# Noob help



## MT_MT (Mar 11, 2018)

Hi. Im new to morel foraging and started today at a nearby park in northern Atlanta. Over 1 hour , I found what I believe to be two tiny morels, but since I don't know what I'm doing I would like some help identifying. The yellow one I found was right off the trail as soon as I started but looked as if something took the top off. The second was kinda black. Anyway are these morels and are they okay to eat? lol Thanks.


----------



## stripernut (Feb 25, 2018)

MT_MT said:


> Hi. Im new to morel foraging and started today at a nearby park in northern Atlanta. Over 1 hour , I found what I believe to be two tiny morels, but since I don't know what I'm doing I would like some help identifying. The yellow one I found was right off the trail as soon as I started but looked as if something took the top off. The second was kinda black. Anyway are these morels and are they okay to eat? lol Thanks.

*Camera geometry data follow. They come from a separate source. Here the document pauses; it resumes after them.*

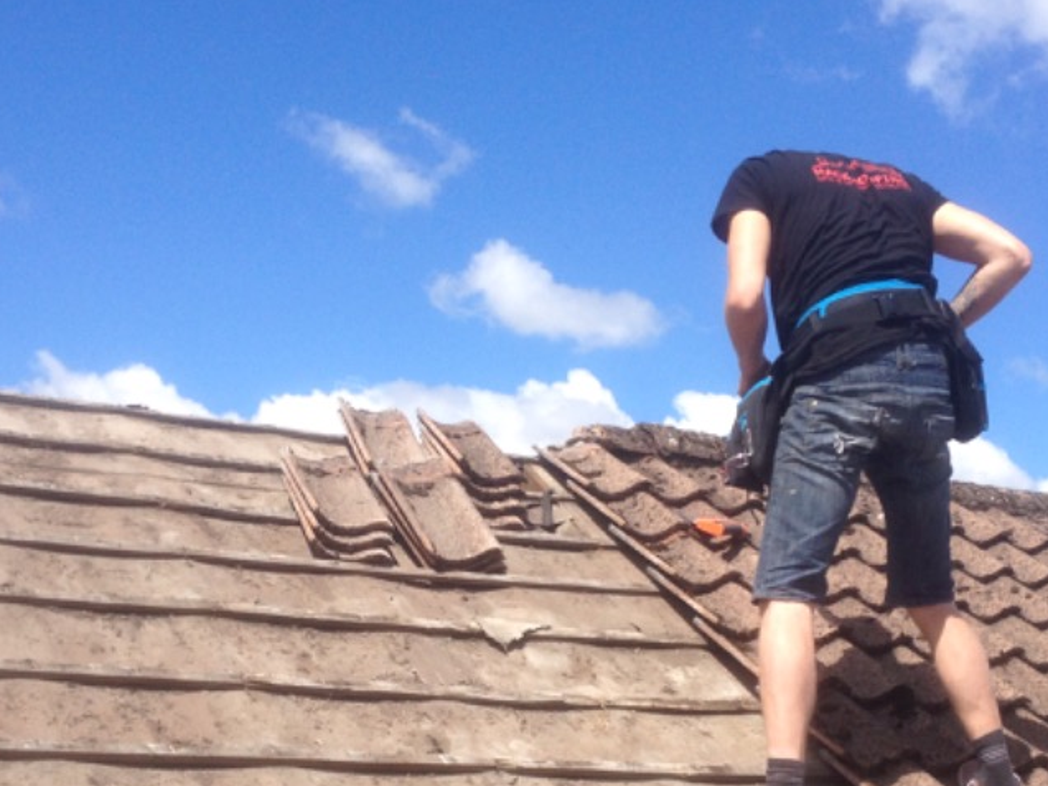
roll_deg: -2.4
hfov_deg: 29.4
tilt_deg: +4.0
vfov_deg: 22.1
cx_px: 540
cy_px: 582
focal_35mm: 66
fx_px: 1998
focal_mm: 4.28
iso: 50
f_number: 2.4
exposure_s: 1/1842
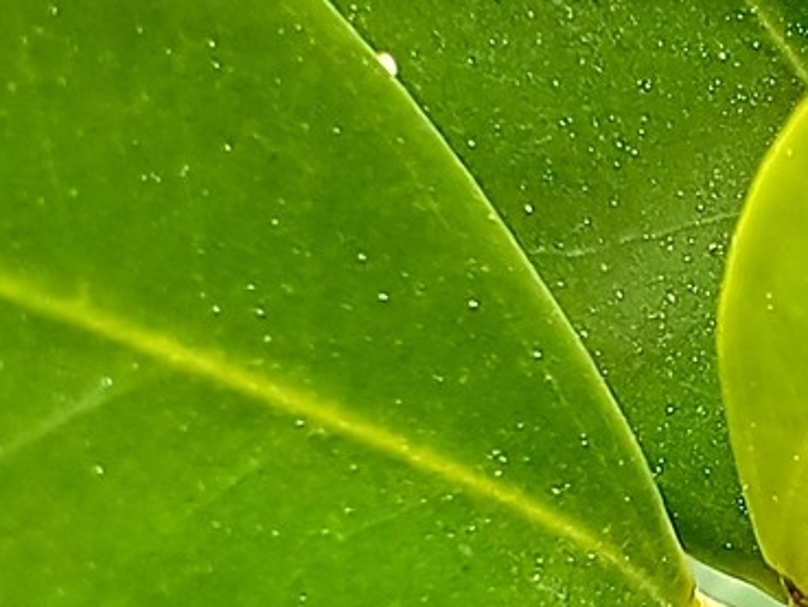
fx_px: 1518
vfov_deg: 22.6
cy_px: 342
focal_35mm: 65
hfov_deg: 27.9
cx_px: 823
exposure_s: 1/686
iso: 101
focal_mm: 2.02
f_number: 2.4
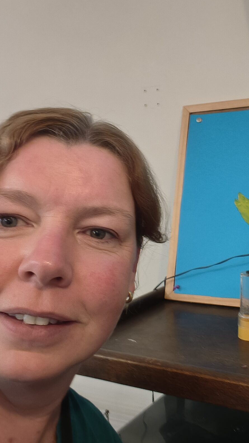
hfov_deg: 30.9
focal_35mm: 37
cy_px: 216
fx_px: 434
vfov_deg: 54.0
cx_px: 210
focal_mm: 3.09
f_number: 2
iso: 2111
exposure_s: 1/16.7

In my opinion you have a hit there. Can't tell what's going on with the last pic but that hollow stem is a good sign. Hopefully someone with more experience than mine will answer you.


----------



## deleted (Mar 30, 2013)

MT_MT said:


> Hi. Im new to morel foraging and started today at a nearby park in northern Atlanta. Over 1 hour , I found what I believe to be two tiny morels, but since I don't know what I'm doing I would like some help identifying. The yellow one I found was right off the trail as soon as I started but looked as if something took the top off. The second was kinda black. Anyway are these morels and are they okay to eat? lol Thanks.


Yep, you done good there. get a few more and fry um up !


----------



## MT_MT (Mar 11, 2018)

Thanks. Went to another park today and found a lot more  . Sadly I found quite a lot of morels today that were too small to consider picking or looked shriveled up.


----------



## Lydia (May 20, 2018)

I've found a couple of these around my house the last few years, but have always been afraid to try them. Can anyone verify they are true morels? I live in Western NY (just saw this is listed as GA but I'm having trouble finding the right forum to ask questions in).


----------



## Lydia (May 20, 2018)

T tom said:


> That's a true morel. If you're not sure slice them length wise and it will be completly hollow. False morels will kinda look like cotton on the inside of the stem.


IF i picked it yesterday and it sat out (it was high 50's today) is it still good? Or should they be refrigerated.


----------



## Lydia (May 20, 2018)

T tom said:


> Still good, you can dehydrate them in the sun, soak in water then cook. Put them in the fridge if you plan to eat soon.


Thanks! Glad I found this site!


----------